Saved data entries

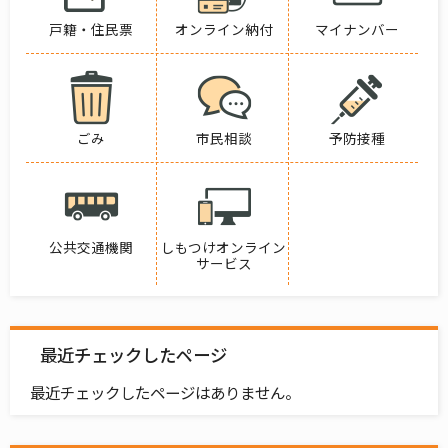
戸籍・住民票
オンライン納付
マイナンバー
ごみ
市民相談
予防接種
公共交通機関
しもつけオンライン
サービス
最近チェックしたページ
最近チェックしたページはありません。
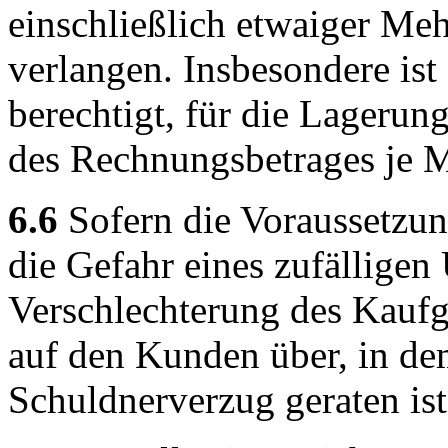
einschließlich etwaiger Me
verlangen. Insbesondere ist
berechtigt, für die Lageru
des Rechnungsbetrages je 
6.6
Sofern die Voraussetzun
die Gefahr eines zufälligen
Verschlechterung des Kaufg
auf den Kunden über, in de
Schuldnerverzug geraten ist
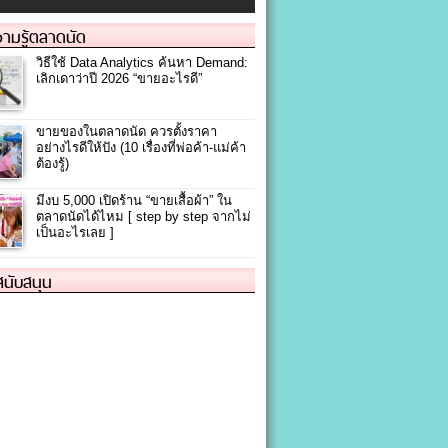
ามรู้ตลาดนัด
วิธีใช้ Data Analytics ค้นหา Demand:
เลิกเดาว่าปี 2026 “ขายอะไรดี”
ขายของในตลาดนัด ควรตั้งราคา
อย่างไรดีให้ปัง (10 เรื่องที่พ่อค้า-แม่ค้า
ต้องรู้)
มีงบ 5,000 เปิดร้าน “ขายเสื้อผ้า” ใน
ตลาดนัดได้ไหม [ step by step จากไม่
เป็นอะไรเลย ]
้สนับสนุน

> _Problem description_: Before answering, find the line with "die Gefahr eines zufälligen" in the records above; then reproduce exactly each line from the first through that line, leaving out pictures.

> _Exercise solution_:
戸籍・住民票
オンライン納付
マイナンバー
ごみ
市民相談
予防接種
公共交通機関
しもつけオンライン
サービス
最近チェックしたページ
最近チェックしたページはありません。
einschließlich etwaiger Me
verlangen. Insbesondere ist
berechtigt, für die Lageru
des Rechnungsbetrages je 
6.6
Sofern die Voraussetzun
die Gefahr eines zufälligen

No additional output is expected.